The request:
Arrange the stretch of the listing below, from the line containing "common name: Skov-brandbæger" through the final line, as a numbered list. Leave out any blank lines.
--- BEGIN Records for the exercise ---
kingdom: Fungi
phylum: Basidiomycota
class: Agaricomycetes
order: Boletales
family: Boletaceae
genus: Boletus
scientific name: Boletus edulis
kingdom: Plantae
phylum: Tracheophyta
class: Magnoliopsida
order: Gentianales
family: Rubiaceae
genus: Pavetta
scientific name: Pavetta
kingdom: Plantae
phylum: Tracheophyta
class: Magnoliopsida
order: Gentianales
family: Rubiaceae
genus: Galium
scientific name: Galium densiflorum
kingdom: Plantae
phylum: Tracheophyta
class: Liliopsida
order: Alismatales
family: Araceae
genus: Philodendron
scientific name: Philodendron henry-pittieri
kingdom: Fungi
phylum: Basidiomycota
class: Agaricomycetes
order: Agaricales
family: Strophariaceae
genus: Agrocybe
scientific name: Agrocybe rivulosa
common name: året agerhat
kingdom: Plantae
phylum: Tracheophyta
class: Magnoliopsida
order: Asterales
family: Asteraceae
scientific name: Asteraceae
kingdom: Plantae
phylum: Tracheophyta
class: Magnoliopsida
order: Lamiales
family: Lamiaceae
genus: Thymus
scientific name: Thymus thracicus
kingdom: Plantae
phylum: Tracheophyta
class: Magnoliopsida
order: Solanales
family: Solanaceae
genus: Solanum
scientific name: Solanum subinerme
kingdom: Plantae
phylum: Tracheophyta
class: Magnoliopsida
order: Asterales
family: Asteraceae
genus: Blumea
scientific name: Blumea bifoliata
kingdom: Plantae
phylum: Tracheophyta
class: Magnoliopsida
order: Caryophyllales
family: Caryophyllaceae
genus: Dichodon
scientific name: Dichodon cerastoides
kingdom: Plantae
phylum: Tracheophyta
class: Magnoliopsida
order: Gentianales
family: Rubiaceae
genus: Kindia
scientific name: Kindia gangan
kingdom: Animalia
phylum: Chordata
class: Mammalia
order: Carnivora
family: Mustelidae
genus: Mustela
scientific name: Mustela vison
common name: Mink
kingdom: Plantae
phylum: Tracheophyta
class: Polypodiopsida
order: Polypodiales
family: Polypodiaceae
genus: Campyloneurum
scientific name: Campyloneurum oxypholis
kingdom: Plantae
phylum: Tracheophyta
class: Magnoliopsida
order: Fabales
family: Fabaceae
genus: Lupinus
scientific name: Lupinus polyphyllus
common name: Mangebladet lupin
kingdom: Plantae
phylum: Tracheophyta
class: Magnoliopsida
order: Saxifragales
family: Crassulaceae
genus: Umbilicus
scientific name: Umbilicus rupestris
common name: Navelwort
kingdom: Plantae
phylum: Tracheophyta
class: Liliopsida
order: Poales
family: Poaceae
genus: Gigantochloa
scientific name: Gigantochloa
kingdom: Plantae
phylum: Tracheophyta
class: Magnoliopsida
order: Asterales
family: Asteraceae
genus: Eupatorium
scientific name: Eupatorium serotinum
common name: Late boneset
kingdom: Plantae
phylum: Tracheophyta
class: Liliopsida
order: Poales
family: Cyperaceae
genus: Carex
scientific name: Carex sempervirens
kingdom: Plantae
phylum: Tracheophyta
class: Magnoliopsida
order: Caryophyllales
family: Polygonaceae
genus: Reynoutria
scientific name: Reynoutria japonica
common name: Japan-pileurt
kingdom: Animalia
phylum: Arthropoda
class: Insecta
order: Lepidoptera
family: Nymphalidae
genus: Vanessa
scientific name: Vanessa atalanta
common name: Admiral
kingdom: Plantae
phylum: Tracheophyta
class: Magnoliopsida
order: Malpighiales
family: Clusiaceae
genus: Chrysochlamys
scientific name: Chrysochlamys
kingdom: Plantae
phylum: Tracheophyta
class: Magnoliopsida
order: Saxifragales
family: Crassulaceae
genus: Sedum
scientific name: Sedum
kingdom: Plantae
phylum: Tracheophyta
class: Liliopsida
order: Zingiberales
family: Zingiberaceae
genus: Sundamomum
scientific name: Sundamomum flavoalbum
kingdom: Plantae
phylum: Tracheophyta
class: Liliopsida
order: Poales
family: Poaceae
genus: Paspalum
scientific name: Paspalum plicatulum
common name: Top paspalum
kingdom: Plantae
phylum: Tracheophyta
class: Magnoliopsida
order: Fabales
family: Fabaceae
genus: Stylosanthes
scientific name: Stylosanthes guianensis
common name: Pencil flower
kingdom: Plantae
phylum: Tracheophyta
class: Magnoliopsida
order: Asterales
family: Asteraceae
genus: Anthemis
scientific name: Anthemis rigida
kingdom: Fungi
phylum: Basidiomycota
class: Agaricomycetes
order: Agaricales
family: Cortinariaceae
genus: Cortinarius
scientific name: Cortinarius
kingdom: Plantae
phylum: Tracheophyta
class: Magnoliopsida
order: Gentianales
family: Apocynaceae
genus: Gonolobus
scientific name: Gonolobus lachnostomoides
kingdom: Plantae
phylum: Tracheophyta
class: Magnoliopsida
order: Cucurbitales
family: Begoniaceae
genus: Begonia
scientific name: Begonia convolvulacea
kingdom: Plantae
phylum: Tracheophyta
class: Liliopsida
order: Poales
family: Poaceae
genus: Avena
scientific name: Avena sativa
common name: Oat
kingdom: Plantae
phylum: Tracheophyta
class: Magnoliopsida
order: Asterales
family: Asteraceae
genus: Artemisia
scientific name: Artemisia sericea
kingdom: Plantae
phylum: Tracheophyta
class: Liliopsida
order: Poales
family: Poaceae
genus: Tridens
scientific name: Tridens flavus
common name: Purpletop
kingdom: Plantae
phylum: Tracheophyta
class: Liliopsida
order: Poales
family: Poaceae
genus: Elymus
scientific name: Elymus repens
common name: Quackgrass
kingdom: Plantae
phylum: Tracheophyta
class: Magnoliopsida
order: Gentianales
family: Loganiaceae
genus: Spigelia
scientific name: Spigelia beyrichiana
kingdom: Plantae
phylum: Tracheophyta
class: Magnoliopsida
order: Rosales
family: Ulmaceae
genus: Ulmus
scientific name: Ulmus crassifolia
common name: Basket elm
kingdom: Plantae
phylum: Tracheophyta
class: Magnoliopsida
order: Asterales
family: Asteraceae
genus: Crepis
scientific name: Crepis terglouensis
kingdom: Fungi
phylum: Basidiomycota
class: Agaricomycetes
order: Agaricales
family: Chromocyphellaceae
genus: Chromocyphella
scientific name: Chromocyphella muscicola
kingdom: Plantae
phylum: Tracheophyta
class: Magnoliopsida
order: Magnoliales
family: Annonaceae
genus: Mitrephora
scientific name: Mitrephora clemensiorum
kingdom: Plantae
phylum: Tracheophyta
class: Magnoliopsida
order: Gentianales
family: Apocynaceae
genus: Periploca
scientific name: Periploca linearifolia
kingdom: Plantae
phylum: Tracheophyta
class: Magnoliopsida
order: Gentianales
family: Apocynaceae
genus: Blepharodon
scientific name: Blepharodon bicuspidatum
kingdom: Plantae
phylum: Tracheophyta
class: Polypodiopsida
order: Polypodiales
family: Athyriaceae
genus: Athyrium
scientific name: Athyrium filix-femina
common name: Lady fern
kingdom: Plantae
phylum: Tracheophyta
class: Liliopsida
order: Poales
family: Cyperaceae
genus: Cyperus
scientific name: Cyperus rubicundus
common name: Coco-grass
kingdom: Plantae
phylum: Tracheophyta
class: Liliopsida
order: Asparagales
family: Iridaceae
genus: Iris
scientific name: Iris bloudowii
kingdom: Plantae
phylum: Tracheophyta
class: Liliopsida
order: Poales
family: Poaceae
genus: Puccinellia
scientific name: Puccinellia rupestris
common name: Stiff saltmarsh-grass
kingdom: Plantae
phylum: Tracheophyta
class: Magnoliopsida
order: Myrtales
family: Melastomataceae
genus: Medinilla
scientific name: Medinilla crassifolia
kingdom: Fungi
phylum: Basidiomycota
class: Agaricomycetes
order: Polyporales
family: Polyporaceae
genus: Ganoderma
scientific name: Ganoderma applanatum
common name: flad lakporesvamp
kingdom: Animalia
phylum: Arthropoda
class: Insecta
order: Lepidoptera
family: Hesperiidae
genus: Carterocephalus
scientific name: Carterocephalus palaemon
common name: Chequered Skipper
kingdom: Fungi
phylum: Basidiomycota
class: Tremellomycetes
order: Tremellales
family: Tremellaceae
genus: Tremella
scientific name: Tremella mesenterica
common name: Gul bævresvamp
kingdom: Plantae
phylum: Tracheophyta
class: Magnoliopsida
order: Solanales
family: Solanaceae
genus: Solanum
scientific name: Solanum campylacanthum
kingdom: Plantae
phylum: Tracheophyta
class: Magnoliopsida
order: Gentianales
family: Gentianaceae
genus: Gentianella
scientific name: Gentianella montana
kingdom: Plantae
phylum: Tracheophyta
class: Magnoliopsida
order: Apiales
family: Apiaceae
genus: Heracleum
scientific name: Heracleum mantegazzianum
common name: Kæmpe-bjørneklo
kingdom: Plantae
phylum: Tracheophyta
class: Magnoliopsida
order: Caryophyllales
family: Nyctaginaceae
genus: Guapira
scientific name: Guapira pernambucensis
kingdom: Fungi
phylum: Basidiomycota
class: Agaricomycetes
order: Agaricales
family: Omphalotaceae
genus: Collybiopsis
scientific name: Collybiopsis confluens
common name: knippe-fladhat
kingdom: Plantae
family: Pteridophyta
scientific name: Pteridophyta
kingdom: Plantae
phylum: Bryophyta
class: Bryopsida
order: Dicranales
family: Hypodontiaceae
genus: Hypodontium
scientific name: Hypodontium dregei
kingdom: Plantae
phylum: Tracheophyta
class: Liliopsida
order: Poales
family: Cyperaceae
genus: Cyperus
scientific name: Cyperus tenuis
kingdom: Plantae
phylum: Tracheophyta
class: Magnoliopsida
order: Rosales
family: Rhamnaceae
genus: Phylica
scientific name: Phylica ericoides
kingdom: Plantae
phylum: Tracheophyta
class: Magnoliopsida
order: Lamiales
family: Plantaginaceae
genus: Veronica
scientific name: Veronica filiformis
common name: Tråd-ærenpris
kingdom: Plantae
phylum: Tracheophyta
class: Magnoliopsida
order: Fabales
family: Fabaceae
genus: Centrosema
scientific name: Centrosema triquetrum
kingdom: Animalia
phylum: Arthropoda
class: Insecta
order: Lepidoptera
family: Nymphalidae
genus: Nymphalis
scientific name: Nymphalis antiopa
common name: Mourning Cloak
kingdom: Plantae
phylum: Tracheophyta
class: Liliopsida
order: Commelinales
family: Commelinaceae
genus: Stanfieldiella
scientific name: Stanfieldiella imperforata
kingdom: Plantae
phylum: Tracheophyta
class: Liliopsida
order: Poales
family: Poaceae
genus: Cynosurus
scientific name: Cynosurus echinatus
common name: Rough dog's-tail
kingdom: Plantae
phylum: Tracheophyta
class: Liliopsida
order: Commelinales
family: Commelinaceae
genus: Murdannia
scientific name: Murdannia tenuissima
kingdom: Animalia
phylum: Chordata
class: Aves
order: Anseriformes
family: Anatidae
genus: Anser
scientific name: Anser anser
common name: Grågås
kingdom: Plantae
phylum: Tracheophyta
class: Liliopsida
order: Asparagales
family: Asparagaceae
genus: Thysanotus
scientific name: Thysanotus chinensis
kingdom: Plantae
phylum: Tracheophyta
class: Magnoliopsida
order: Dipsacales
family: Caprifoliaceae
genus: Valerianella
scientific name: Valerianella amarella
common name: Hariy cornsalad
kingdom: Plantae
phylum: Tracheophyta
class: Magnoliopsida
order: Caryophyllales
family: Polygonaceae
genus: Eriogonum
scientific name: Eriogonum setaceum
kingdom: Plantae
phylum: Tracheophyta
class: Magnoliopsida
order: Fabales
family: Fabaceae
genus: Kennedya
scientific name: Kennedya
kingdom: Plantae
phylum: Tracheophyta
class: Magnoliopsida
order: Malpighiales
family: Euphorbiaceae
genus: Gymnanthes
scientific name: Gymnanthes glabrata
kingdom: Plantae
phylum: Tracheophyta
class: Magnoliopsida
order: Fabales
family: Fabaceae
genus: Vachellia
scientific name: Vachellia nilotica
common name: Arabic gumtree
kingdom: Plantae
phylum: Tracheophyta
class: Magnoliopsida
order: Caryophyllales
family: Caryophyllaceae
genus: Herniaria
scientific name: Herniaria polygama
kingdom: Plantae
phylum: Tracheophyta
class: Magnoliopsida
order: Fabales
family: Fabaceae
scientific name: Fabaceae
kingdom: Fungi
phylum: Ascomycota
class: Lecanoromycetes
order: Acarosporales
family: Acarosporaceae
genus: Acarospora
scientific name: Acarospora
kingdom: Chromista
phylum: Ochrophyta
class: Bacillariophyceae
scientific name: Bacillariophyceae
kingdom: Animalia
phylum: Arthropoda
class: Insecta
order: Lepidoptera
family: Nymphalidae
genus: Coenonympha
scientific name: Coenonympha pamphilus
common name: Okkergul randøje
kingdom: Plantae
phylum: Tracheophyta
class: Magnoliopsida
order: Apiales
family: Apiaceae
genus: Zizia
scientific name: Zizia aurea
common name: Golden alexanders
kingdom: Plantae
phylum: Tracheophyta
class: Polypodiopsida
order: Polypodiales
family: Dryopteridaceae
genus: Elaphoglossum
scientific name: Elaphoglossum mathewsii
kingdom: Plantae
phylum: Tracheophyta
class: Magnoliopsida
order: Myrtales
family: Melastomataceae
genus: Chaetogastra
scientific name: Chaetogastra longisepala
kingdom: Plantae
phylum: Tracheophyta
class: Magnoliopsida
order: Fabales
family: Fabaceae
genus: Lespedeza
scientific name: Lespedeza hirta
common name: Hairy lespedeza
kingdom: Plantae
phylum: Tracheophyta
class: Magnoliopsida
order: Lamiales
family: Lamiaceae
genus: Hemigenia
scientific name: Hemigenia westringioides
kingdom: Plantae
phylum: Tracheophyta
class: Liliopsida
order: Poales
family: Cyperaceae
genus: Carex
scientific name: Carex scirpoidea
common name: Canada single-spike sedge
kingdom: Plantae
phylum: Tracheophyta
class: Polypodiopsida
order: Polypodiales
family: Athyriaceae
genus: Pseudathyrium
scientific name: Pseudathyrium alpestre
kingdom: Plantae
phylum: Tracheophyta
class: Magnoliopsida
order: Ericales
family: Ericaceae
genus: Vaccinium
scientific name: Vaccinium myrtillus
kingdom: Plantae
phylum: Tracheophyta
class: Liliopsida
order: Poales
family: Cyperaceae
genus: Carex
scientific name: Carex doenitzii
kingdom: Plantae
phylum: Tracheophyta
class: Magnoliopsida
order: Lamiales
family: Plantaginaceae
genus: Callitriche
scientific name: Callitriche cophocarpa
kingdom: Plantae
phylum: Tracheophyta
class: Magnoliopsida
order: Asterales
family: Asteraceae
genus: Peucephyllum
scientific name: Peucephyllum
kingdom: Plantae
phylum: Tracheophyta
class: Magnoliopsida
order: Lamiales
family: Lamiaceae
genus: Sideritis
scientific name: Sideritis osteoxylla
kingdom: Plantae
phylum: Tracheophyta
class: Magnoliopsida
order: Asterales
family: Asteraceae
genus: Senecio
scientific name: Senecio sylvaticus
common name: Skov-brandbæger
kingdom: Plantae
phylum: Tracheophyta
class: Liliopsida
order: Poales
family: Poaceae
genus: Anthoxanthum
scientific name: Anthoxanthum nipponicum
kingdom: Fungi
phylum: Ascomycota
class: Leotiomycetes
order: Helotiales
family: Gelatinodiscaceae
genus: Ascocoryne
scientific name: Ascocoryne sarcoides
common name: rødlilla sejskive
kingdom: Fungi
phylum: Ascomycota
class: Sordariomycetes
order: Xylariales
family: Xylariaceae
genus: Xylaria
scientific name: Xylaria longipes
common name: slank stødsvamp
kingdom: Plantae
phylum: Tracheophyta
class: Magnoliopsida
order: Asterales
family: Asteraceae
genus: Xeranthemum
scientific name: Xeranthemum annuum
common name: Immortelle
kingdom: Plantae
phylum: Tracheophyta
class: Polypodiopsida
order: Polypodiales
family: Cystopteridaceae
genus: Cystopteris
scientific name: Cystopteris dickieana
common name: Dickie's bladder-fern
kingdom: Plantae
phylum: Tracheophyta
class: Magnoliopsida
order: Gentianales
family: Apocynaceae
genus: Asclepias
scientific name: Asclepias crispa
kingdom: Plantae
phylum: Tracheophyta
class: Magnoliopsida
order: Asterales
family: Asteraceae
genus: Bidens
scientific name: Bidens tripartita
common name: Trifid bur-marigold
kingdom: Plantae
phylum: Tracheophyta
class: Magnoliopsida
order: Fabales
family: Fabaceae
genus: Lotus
--- END Records for the exercise ---
Solution to the exercise:
1. common name: Skov-brandbæger
2. kingdom: Plantae
3. phylum: Tracheophyta
4. class: Liliopsida
5. order: Poales
6. family: Poaceae
7. genus: Anthoxanthum
8. scientific name: Anthoxanthum nipponicum
9. kingdom: Fungi
10. phylum: Ascomycota
11. class: Leotiomycetes
12. order: Helotiales
13. family: Gelatinodiscaceae
14. genus: Ascocoryne
15. scientific name: Ascocoryne sarcoides
16. common name: rødlilla sejskive
17. kingdom: Fungi
18. phylum: Ascomycota
19. class: Sordariomycetes
20. order: Xylariales
21. family: Xylariaceae
22. genus: Xylaria
23. scientific name: Xylaria longipes
24. common name: slank stødsvamp
25. kingdom: Plantae
26. phylum: Tracheophyta
27. class: Magnoliopsida
28. order: Asterales
29. family: Asteraceae
30. genus: Xeranthemum
31. scientific name: Xeranthemum annuum
32. common name: Immortelle
33. kingdom: Plantae
34. phylum: Tracheophyta
35. class: Polypodiopsida
36. order: Polypodiales
37. family: Cystopteridaceae
38. genus: Cystopteris
39. scientific name: Cystopteris dickieana
40. common name: Dickie's bladder-fern
41. kingdom: Plantae
42. phylum: Tracheophyta
43. class: Magnoliopsida
44. order: Gentianales
45. family: Apocynaceae
46. genus: Asclepias
47. scientific name: Asclepias crispa
48. kingdom: Plantae
49. phylum: Tracheophyta
50. class: Magnoliopsida
51. order: Asterales
52. family: Asteraceae
53. genus: Bidens
54. scientific name: Bidens tripartita
55. common name: Trifid bur-marigold
56. kingdom: Plantae
57. phylum: Tracheophyta
58. class: Magnoliopsida
59. order: Fabales
60. family: Fabaceae
61. genus: Lotus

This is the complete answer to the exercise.